Suzuki Puchar Polski: Dwie dogrywki w Lublinie! Trefl dołącza do finału
Anwil Włocławek - Trefl Sopot 91:93. Skrót meczu
Michał Nowakowski: Dla polskiej koszykówki to ogromne wyróżnienie, że takie mecze się odbywają
Rolands Freimanis: To był najlepszy w tym roku mecz w polskim baskecie
Działo się w drugim półfinale Suzuki Pucharu Polski w Lublinie! Ostatecznie po dwóch dogrywkach Trefl Sopot wygrał z Anwilem Włocławek 93:91.
Spotkanie od początku było bardzo wyrównane, a obie ekipy miały problemy ze skutecznością. To jednocześnie oznaczało, że żadna z drużyn nie mogła zbudować przewagi - chociaż starał się o to Michał Nowakowski. Ostatecznie dzięki trójce Phila Greene’a po 10 minutach było 19:15. Po rzucie z dystansu Luke’a Petraska Anwil był już lepszy o siedem punktów, ale po kilku chwilach do remisu podobnymi rzutami doprowadzili Jean Salumu i Rolands Freimanis. Trefl potrafił nawet wychodzić na prowadzenie - chociażby po rzucie Garretta Nevelsa - ale tylko na chwilę. Ostatecznie dzięki rzutom wolnym Malika Williamsa i Lee Moore’a pierwsza połowa zakończyła się wynikiem 34:32.

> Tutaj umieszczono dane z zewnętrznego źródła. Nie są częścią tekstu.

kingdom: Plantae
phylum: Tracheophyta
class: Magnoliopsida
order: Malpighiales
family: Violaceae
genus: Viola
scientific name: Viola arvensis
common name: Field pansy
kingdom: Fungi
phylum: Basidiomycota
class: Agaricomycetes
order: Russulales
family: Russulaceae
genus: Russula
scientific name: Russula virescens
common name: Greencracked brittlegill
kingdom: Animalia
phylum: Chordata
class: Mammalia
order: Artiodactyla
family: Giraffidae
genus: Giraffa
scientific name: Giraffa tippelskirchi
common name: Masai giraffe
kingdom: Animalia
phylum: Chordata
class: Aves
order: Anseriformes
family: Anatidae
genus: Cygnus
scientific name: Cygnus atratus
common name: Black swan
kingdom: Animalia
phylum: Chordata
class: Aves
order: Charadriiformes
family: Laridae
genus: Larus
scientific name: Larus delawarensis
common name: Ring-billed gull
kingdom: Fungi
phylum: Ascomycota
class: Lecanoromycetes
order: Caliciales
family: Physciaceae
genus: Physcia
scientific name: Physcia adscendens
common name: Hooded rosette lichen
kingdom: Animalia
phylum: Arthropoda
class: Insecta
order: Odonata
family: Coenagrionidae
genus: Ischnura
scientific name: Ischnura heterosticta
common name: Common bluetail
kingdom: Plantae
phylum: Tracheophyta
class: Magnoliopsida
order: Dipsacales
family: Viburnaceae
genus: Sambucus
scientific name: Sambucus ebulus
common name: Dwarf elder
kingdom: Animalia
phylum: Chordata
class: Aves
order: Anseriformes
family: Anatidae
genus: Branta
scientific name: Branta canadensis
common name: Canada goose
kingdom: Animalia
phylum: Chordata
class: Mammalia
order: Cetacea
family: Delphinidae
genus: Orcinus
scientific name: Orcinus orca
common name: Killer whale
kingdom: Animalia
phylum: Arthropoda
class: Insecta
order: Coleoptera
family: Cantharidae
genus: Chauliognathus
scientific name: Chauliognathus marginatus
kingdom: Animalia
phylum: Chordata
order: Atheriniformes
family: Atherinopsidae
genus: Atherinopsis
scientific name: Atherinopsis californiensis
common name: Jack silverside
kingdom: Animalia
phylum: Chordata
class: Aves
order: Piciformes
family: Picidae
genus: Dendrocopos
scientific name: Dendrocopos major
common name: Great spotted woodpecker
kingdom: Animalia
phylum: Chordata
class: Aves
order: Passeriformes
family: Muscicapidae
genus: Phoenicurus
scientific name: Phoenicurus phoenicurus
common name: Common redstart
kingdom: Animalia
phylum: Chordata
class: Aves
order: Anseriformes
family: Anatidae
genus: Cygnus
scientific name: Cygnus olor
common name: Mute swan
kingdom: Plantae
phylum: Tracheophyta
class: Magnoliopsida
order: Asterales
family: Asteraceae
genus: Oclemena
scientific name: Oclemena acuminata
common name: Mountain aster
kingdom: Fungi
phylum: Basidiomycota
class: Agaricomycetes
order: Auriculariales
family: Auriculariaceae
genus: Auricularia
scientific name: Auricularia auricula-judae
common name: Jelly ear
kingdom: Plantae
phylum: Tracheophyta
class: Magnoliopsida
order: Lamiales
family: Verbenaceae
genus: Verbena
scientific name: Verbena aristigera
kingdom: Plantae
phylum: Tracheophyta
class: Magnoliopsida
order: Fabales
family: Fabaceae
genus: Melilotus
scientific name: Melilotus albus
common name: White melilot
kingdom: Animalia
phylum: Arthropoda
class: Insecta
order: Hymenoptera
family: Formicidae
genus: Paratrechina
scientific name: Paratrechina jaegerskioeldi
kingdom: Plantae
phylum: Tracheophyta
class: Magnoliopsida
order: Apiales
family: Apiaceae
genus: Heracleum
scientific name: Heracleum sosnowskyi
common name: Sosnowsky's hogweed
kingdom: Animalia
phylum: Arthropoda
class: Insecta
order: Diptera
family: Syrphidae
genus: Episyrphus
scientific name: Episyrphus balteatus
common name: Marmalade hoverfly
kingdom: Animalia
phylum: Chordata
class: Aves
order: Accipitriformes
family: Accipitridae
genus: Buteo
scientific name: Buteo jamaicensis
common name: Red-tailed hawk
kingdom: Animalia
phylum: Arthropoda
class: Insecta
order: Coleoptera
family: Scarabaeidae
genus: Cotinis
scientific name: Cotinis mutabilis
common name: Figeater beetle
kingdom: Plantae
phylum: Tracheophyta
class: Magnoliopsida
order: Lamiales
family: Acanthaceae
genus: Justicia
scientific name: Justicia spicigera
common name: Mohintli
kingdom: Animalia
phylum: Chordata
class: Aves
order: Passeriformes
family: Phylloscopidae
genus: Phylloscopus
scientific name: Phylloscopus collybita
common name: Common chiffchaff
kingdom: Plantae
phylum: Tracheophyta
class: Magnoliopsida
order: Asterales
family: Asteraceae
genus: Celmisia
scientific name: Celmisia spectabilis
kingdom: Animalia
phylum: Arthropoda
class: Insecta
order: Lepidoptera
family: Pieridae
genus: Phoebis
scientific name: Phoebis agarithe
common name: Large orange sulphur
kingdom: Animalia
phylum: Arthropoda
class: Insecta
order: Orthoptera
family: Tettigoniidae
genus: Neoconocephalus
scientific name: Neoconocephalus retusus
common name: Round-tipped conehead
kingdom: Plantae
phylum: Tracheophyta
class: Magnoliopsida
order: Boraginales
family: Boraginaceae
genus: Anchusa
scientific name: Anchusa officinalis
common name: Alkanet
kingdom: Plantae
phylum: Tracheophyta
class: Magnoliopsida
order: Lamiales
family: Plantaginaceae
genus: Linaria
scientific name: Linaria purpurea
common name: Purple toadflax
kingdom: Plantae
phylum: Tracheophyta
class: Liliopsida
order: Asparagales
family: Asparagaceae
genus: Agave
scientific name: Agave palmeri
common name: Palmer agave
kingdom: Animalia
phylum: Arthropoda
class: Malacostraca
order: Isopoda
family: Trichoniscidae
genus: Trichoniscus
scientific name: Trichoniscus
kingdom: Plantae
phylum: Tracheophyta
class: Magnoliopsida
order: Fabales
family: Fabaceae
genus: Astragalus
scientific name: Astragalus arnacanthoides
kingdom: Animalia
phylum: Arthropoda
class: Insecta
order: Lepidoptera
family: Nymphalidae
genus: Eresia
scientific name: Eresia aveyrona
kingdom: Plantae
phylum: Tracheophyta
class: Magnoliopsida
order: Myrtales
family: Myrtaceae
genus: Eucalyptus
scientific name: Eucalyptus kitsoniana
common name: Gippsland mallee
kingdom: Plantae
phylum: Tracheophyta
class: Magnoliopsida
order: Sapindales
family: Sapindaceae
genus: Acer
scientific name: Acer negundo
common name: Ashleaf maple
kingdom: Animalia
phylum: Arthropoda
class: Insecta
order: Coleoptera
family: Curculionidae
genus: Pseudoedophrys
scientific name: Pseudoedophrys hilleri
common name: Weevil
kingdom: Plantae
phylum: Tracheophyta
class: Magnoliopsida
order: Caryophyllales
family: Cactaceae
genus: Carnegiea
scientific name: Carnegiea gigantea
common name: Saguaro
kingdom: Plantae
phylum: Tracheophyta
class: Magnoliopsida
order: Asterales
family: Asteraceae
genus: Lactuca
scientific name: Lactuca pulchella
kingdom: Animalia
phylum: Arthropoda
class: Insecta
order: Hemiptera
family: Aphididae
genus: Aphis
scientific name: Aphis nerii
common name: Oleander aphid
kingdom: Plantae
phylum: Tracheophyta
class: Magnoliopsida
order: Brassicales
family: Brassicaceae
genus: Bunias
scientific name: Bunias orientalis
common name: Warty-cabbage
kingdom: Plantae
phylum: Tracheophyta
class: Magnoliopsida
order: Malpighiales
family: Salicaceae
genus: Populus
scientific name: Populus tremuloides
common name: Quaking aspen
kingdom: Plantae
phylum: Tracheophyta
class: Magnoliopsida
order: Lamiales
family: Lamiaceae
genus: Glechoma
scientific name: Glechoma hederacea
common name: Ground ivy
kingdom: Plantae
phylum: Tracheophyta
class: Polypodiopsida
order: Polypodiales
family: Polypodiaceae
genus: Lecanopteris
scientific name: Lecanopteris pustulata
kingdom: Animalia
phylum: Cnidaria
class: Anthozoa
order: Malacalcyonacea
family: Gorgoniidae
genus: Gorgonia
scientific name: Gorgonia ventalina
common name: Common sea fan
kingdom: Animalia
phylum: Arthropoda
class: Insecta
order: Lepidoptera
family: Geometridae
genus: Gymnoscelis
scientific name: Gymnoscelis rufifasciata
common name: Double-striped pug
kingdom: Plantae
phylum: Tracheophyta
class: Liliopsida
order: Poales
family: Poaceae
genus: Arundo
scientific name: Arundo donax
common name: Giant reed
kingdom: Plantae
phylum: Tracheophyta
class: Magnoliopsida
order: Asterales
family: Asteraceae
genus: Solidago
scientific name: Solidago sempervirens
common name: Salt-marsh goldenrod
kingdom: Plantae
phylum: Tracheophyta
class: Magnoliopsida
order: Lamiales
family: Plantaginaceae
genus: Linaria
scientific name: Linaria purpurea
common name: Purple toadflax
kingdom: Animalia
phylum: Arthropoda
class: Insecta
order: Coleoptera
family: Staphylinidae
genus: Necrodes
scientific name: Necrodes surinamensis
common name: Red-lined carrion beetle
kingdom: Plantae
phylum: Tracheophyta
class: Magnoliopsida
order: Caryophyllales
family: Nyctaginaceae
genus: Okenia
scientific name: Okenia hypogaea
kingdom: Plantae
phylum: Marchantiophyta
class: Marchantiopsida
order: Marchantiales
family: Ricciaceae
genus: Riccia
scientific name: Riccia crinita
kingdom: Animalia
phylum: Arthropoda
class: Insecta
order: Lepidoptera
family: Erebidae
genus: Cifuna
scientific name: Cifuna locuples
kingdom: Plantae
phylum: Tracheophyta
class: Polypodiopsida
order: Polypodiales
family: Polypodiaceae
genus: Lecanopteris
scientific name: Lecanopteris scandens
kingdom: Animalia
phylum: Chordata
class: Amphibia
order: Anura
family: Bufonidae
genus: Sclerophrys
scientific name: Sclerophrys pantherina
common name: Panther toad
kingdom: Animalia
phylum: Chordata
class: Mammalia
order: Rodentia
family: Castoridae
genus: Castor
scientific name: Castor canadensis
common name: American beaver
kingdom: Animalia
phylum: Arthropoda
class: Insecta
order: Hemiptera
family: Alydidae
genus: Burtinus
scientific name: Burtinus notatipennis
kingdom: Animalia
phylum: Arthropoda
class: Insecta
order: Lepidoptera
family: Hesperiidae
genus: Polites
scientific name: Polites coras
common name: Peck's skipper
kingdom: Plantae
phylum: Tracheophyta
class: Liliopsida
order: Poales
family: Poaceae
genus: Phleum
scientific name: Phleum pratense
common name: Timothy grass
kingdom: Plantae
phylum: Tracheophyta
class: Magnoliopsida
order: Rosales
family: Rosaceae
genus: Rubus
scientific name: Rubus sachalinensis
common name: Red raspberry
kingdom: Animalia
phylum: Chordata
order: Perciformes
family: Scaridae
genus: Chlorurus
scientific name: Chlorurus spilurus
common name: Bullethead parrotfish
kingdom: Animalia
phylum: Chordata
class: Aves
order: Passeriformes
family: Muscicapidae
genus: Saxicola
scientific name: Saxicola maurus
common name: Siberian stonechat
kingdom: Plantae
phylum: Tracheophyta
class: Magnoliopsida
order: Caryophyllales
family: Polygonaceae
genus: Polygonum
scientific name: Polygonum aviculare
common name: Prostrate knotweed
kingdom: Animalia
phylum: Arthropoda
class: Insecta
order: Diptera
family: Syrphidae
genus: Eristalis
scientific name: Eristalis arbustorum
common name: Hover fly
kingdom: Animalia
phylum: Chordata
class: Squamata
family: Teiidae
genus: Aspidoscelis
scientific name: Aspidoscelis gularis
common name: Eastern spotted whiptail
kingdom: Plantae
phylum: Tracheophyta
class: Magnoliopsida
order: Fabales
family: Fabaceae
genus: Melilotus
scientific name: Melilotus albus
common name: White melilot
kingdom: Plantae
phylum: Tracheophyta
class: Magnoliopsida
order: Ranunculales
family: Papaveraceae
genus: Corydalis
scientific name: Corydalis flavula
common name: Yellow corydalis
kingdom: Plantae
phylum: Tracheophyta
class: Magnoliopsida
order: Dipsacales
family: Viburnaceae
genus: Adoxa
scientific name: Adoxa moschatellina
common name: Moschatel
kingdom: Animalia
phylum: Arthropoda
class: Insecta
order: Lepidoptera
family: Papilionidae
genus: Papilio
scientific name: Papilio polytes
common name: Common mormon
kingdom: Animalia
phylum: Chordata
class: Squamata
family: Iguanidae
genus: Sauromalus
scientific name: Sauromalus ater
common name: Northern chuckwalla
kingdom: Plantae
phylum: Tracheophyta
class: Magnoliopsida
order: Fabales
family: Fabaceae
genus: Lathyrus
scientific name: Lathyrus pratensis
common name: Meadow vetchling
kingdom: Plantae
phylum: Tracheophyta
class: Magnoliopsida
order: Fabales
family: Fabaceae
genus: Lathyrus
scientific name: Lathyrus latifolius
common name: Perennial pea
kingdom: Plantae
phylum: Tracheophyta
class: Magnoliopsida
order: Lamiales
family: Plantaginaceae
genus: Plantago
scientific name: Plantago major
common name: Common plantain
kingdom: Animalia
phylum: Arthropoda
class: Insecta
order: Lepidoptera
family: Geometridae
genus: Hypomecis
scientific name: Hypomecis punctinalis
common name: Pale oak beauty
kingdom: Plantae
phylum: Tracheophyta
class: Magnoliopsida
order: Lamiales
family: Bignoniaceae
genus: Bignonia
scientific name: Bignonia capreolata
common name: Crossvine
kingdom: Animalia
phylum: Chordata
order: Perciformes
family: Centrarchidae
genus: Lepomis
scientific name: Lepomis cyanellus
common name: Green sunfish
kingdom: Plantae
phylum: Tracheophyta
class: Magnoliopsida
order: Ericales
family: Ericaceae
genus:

Garrett Nevels na początku trzeciej kwarty nie tylko doprowadzał do remisu, ale też dawał przewagę swojej ekipie. Skończyło się na serii 11:0 i pięciopunktowym prowadzeniu ekipy trenera Żana Tabaka. Ta sytuacja nie utrzymała się długo, bo szybko trójkami odpowiadał Lee Moore. Ostatecznie m. in. dzięki rzutom wolnym Gordona oraz Salumu po 30 minutach było 50:52. Luke Petrasek w kolejnej części meczu dość szybko doprowadził do kolejnego remisu. Później przewagę ekipie trenera dawał twardo grający w obronie Victor Sanders. Spotkanie cały czas było jednak niezwykle wyrównane. Na dwie minuty przed końcem sytuację zmieniał ponownie Rolands Freimanis - teraz to sopocianie byli na prowadzeniu. Wszystko zmieniało się jeszcze kilka razy. Na 12 sekund przed końcem po rzutach wolnych Greene’a był remis! Rzut na zwycięstwo oddał jeszcze Andrzej Pluta, ale nie trafił, a to oznaczało dogrywkę!
Dodatkowy czas gry nie był inny od pozostałych części spotkania - ciągle kibice w hali Globus w Lublinie oglądali wyrównane spotkanie. W końcówce Trefl miał pięć punktów przewagi, ale z takim stanem rzeczy nie chciał pogodzić się Lee Moore. Ostatecznie to jego trójka doprowadziła do drugiej dogrywki! W niej również nie zabrakło emocji, kluczowa najpierw była trójka Rolandsa Freimanisa, a następnie świetna postawa Garretta Nevelsa. Dzięki temu Trefl zwyciężył 93:91.
Garrett Nevels zdobył dla drużyny z Sopotu 30 punktów, 13 zbiórek i 3 asysty. Lee Moore rzucił 25 punktów dla Anwilu.
Trefl Sopot - Anwil Włocławek 93:91 (15:19, 17:15, 20:16, 14:16, 1. dogr. 12:12, 2. dogr. 15:13)
Trefl Sopot: Garrett Nevels 30, Rolands Freimanis 18, Jean Salumu 15, Andrzej Pluta 8, Jarosław Zyskowski 7, Michał Kolenda 7, Wesley Gordon 4, Ivica Radic 4, Błażej Kulikowski 0.
Anwil Włocławek: Lee Moore 25, Victor Sanders 16, Luke Petrasek 13, Michał Nowakowski 13, Phil Greene 10, Malik Williams 8, Kamil Łączyński 2, Josip Sobin 2, Dawid Słupiński 2.